Top of EXTRACTED DATA

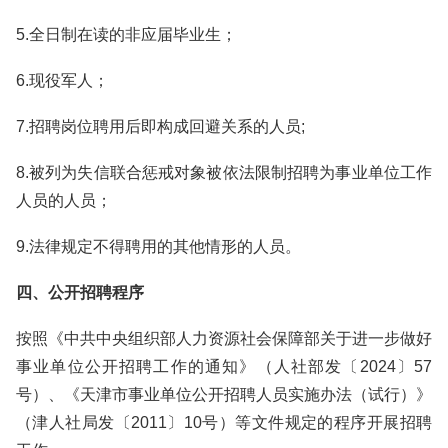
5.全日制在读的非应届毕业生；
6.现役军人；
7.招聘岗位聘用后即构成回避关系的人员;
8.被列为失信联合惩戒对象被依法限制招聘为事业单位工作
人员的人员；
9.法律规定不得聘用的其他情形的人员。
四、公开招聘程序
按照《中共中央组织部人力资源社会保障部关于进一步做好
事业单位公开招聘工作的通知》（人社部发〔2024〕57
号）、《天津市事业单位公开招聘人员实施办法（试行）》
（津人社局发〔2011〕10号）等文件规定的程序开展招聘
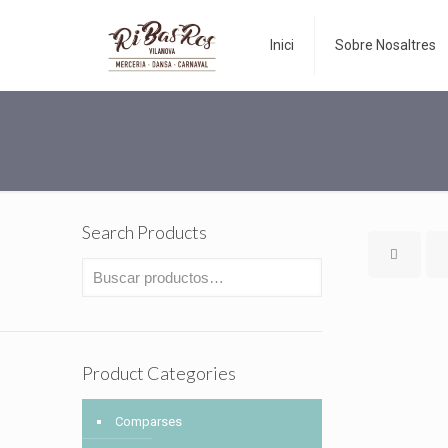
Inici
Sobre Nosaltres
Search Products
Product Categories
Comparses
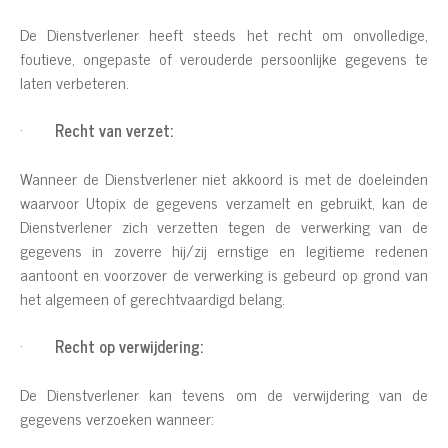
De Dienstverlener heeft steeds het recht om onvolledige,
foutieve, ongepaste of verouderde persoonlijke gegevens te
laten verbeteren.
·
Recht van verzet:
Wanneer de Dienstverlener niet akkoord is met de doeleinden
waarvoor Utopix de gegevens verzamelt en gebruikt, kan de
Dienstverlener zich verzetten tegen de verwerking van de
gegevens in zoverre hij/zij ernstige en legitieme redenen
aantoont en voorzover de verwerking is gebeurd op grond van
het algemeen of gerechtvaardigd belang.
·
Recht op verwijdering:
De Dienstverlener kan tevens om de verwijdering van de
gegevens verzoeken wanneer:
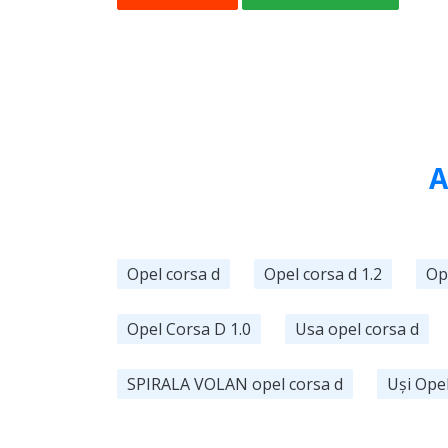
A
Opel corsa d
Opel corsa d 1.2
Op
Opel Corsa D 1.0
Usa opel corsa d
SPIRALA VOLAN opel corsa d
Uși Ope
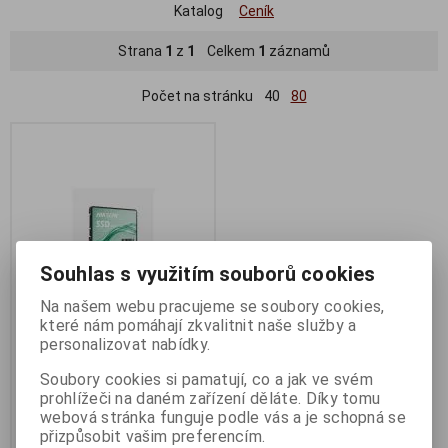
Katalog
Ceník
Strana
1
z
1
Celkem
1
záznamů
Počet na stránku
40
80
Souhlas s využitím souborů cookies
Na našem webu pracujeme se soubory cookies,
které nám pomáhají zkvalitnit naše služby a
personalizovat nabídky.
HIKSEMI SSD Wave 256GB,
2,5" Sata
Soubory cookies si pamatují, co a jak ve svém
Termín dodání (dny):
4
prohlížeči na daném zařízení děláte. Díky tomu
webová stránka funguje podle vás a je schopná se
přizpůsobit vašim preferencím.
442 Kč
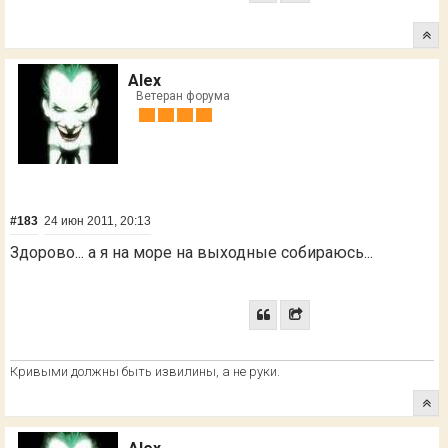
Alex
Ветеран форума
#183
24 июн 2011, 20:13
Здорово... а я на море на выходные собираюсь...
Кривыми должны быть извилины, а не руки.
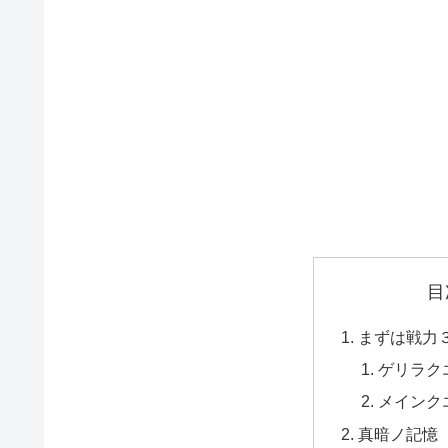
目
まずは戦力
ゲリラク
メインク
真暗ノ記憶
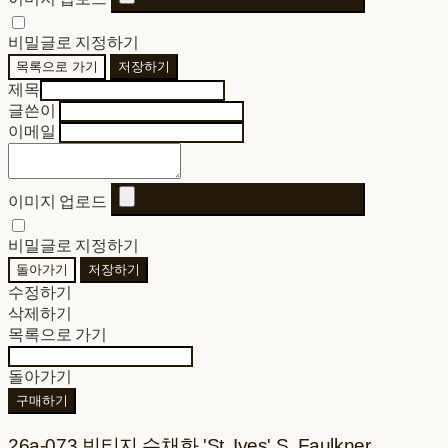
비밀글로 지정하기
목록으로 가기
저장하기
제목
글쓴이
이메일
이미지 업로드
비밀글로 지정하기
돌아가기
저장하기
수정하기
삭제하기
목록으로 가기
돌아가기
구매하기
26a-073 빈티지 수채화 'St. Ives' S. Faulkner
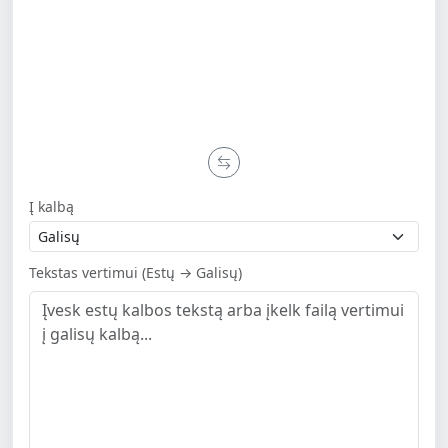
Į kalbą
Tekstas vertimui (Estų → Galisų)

Bottom of EXTRACTED DATA

**THE TASK:**
What is needed is a word-for-word restatement of the entries, minus any pictures.

**OUTPUT OF THE EXERCISE:**
5.全日制在读的非应届毕业生；
6.现役军人；
7.招聘岗位聘用后即构成回避关系的人员;
8.被列为失信联合惩戒对象被依法限制招聘为事业单位工作
人员的人员；
9.法律规定不得聘用的其他情形的人员。
四、公开招聘程序
按照《中共中央组织部人力资源社会保障部关于进一步做好
事业单位公开招聘工作的通知》（人社部发〔2024〕57
号）、《天津市事业单位公开招聘人员实施办法（试行）》
（津人社局发〔2011〕10号）等文件规定的程序开展招聘
Inici
Sobre Nosaltres
Search Products
Product Categories
Comparses
De Dienstverlener heeft steeds het recht om onvolledige,
foutieve, ongepaste of verouderde persoonlijke gegevens te
laten verbeteren.
·
Recht van verzet:
Wanneer de Dienstverlener niet akkoord is met de doeleinden
waarvoor Utopix de gegevens verzamelt en gebruikt, kan de
Dienstverlener zich verzetten tegen de verwerking van de
gegevens in zoverre hij/zij ernstige en legitieme redenen
aantoont en voorzover de verwerking is gebeurd op grond van
het algemeen of gerechtvaardigd belang.
·
Recht op verwijdering:
De Dienstverlener kan tevens om de verwijdering van de
gegevens verzoeken wanneer:
A
Opel corsa d
Opel corsa d 1.2
Op
Opel Corsa D 1.0
Usa opel corsa d
SPIRALA VOLAN opel corsa d
Uși Ope
Katalog
Ceník
Strana
1
z
1
Celkem
1
záznamů
Počet na stránku
40
80
Souhlas s využitím souborů cookies
Na našem webu pracujeme se soubory cookies,
které nám pomáhají zkvalitnit naše služby a
personalizovat nabídky.
HIKSEMI SSD Wave 256GB,
2,5" Sata
Soubory cookies si pamatují, co a jak ve svém
Termín dodání (dny):
4
prohlížeči na daném zařízení děláte. Díky tomu
webová stránka funguje podle vás a je schopná se
přizpůsobit vašim preferencím.
442 Kč
Alex
Ветеран форума
#183
24 июн 2011, 20:13
Здорово... а я на море на выходные собираюсь...
Кривыми должны быть извилины, а не руки.
目
まずは戦力
ゲリラク
メインク
真暗ノ記憶
비밀글로 지정하기
목록으로 가기
저장하기
제목
글쓴이
이메일
이미지 업로드
비밀글로 지정하기
돌아가기
저장하기
수정하기
삭제하기
목록으로 가기
돌아가기
구매하기
26a-073 빈티지 수채화 'St. Ives' S. Faulkner
Į kalbą
Tekstas vertimui (Estų → Galisų)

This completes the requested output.